§ STUDY TEXT:
..........
Architecture Fundamentals
Flow organization through the separation of control/rendering
I/O is built on the concept of an audio context or AudioGraph.
A node graph defines the path a sound follows from its source —which may be, for example, an audio file— to the output device, describing each intermediate signal transformation.
As the signal flows through each node, its properties may be modified.
In this model, nodes are represented as blocks and connections as directional links, with each node supporting multiple inputs and outputs. By default, if a node receives multiple connections, I/O sums all incoming signals combining them into a consolidated path.
Threads
Low-latency audio systems are commonly implemented using callback functions, where the operating system invokes the program whenever audio must be generated to keep playback continuous, providing a predictable mechanism for real-time signal production.
Execution occurs on a high-priority thread; crossing boundaries or introducing buffering inevitably adds latency and reduces fault tolerance.
..........
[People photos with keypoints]
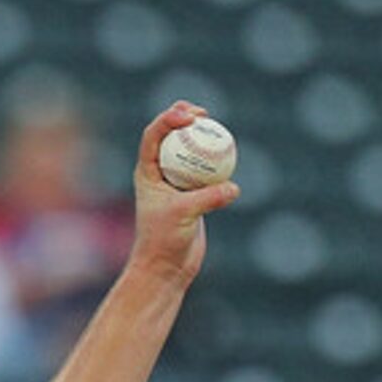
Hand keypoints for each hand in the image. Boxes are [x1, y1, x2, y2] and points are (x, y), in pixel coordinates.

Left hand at [128, 102, 241, 285]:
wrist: (167, 268)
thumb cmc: (164, 241)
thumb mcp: (184, 215)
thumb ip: (208, 198)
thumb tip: (234, 187)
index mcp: (147, 172)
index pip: (153, 135)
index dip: (168, 119)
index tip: (188, 117)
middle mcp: (160, 173)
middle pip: (170, 135)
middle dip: (184, 117)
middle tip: (203, 114)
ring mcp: (177, 182)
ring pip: (190, 150)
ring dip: (202, 137)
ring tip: (218, 128)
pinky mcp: (194, 194)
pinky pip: (207, 170)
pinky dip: (217, 161)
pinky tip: (230, 155)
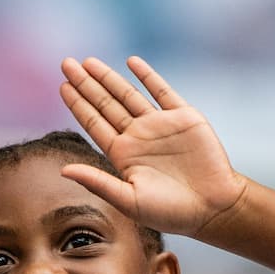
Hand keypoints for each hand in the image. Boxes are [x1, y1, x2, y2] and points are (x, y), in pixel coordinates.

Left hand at [57, 56, 249, 239]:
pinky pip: (162, 91)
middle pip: (105, 104)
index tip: (62, 86)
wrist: (212, 206)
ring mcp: (159, 125)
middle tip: (66, 64)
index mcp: (122, 155)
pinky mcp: (183, 117)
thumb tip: (63, 171)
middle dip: (86, 84)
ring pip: (128, 94)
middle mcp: (137, 137)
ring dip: (109, 77)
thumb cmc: (170, 212)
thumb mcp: (128, 200)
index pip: (93, 123)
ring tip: (88, 62)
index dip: (77, 104)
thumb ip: (97, 182)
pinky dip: (147, 76)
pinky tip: (131, 62)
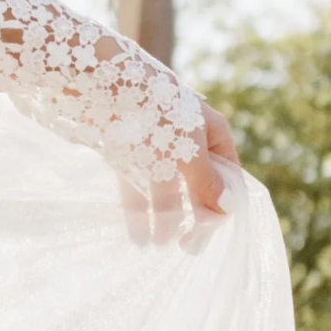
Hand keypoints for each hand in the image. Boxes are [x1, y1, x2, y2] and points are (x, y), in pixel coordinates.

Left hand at [121, 102, 244, 244]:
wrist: (102, 81)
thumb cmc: (155, 112)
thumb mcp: (187, 149)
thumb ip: (206, 180)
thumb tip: (228, 207)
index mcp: (211, 133)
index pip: (227, 175)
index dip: (222, 205)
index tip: (212, 232)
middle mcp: (186, 140)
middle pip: (197, 185)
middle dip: (194, 216)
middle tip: (188, 248)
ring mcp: (155, 146)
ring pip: (165, 188)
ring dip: (165, 217)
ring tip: (158, 244)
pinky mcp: (126, 151)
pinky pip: (136, 185)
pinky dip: (138, 209)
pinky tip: (137, 235)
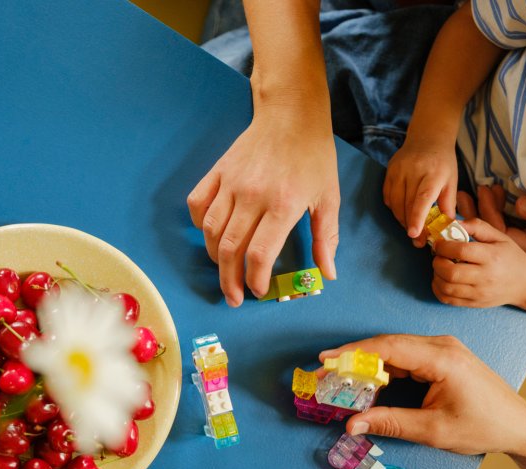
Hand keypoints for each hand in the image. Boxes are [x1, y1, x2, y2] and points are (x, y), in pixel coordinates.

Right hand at [187, 105, 339, 306]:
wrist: (292, 114)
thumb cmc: (314, 156)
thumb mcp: (329, 197)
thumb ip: (327, 238)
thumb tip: (328, 273)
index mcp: (283, 205)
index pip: (258, 253)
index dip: (254, 279)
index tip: (257, 291)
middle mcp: (252, 196)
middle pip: (230, 249)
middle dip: (229, 280)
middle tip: (233, 297)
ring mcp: (231, 183)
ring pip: (209, 230)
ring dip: (214, 257)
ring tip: (224, 271)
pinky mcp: (218, 172)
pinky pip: (197, 203)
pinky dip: (197, 224)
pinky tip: (209, 234)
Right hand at [319, 334, 525, 455]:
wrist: (520, 426)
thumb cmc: (484, 427)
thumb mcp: (433, 430)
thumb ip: (390, 423)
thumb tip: (352, 424)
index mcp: (441, 358)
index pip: (387, 347)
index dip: (352, 352)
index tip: (325, 360)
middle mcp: (442, 346)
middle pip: (388, 345)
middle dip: (354, 358)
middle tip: (325, 373)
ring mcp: (444, 350)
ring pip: (396, 351)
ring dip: (369, 364)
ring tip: (342, 380)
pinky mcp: (445, 358)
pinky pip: (408, 358)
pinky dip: (386, 369)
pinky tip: (371, 384)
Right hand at [383, 133, 457, 245]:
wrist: (428, 137)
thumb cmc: (442, 162)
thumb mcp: (452, 181)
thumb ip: (448, 204)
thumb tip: (446, 228)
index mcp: (433, 173)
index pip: (422, 198)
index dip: (417, 217)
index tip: (414, 234)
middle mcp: (413, 170)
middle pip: (406, 204)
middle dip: (411, 225)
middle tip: (418, 241)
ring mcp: (398, 170)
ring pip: (394, 203)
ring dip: (401, 219)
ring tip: (411, 227)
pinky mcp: (388, 171)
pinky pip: (387, 196)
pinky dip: (394, 208)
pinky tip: (403, 211)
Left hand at [431, 217, 525, 307]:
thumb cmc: (510, 256)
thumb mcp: (499, 236)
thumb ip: (477, 227)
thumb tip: (454, 223)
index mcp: (492, 257)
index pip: (461, 251)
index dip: (444, 246)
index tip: (440, 243)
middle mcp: (485, 277)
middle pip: (451, 272)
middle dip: (437, 262)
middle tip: (439, 256)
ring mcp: (479, 293)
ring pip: (446, 288)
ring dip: (436, 276)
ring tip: (440, 267)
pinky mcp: (474, 303)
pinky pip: (447, 299)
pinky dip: (438, 289)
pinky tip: (442, 280)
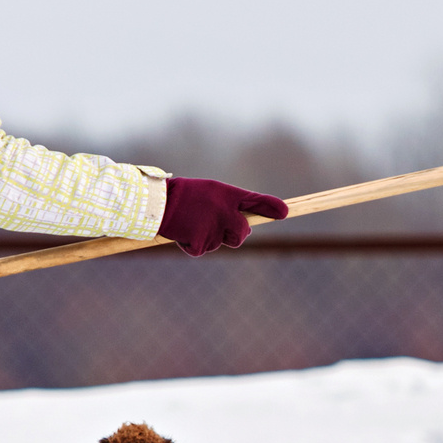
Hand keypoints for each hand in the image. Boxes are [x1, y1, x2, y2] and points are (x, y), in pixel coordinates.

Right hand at [157, 178, 289, 256]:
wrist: (157, 203)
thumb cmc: (185, 195)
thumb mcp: (211, 192)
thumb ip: (231, 206)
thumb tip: (246, 226)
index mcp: (227, 195)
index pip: (255, 200)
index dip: (271, 206)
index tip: (285, 212)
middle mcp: (225, 211)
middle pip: (242, 233)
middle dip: (236, 235)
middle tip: (220, 226)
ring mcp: (214, 228)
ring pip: (220, 243)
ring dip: (209, 238)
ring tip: (192, 222)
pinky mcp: (201, 242)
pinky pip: (202, 250)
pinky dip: (193, 245)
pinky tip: (184, 231)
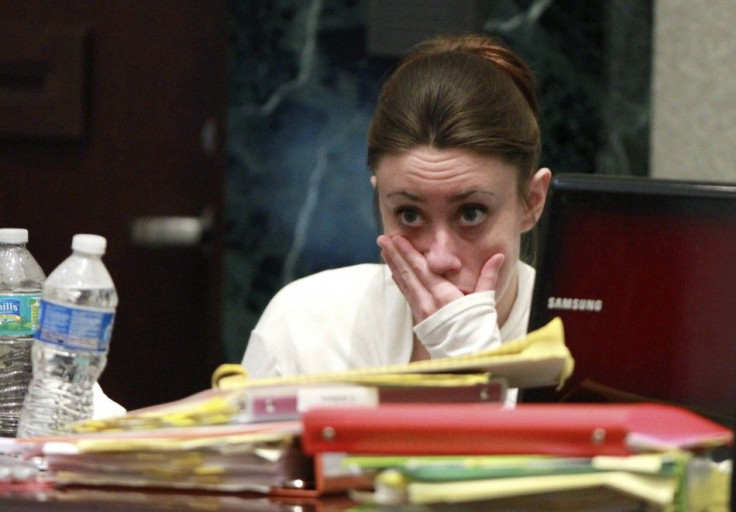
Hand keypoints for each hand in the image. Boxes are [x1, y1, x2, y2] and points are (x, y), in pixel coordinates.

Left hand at [377, 234, 504, 322]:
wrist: (468, 357)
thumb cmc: (478, 329)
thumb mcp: (484, 301)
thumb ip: (489, 277)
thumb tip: (499, 256)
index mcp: (444, 296)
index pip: (422, 269)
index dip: (408, 253)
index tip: (397, 239)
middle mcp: (428, 302)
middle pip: (408, 273)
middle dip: (394, 255)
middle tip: (382, 239)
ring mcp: (421, 311)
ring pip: (404, 283)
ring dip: (393, 265)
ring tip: (384, 250)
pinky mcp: (419, 318)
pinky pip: (407, 294)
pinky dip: (400, 281)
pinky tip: (394, 272)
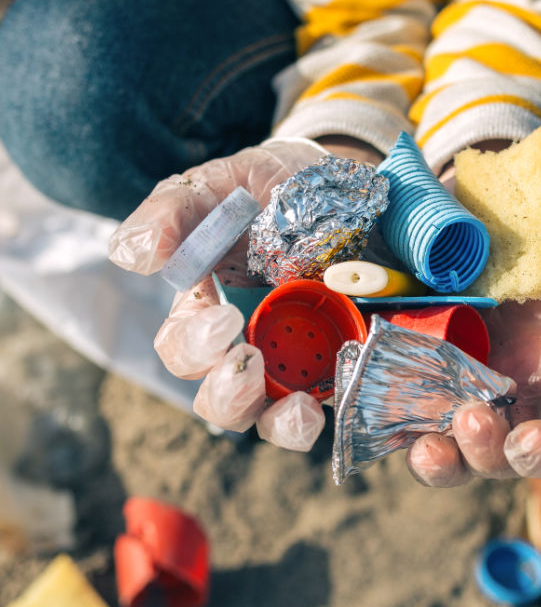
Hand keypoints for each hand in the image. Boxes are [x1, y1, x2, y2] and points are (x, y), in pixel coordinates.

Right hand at [108, 136, 378, 448]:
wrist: (344, 183)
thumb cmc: (269, 187)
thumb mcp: (221, 186)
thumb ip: (173, 212)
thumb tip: (131, 255)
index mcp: (206, 309)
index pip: (181, 348)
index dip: (193, 347)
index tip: (222, 320)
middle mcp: (247, 344)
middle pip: (221, 400)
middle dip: (228, 394)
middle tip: (247, 363)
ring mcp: (296, 358)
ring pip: (274, 418)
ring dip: (279, 423)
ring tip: (299, 409)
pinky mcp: (343, 360)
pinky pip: (334, 402)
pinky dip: (334, 409)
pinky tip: (338, 395)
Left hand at [406, 206, 540, 485]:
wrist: (500, 199)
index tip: (529, 441)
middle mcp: (509, 391)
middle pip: (500, 454)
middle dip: (485, 453)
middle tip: (471, 418)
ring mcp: (460, 379)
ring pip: (449, 444)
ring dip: (440, 458)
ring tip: (427, 447)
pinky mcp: (418, 359)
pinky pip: (404, 403)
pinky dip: (395, 417)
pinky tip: (386, 409)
..........
§ WHAT YOU ARE ASKED TO DO:
Please print the passage of the architecture fundamentals text starting at "As the signal" and ending at "real-time signal production.", word for word.

§ TASK RESULT:
As the signal flows through each node, its properties may be modified.
In this model, nodes are represented as blocks and connections as directional links, with each node supporting multiple inputs and outputs. By default, if a node receives multiple connections, I/O sums all incoming signals combining them into a consolidated path.
Threads
Low-latency audio systems are commonly implemented using callback functions, where the operating system invokes the program whenever audio must be generated to keep playback continuous, providing a predictable mechanism for real-time signal production.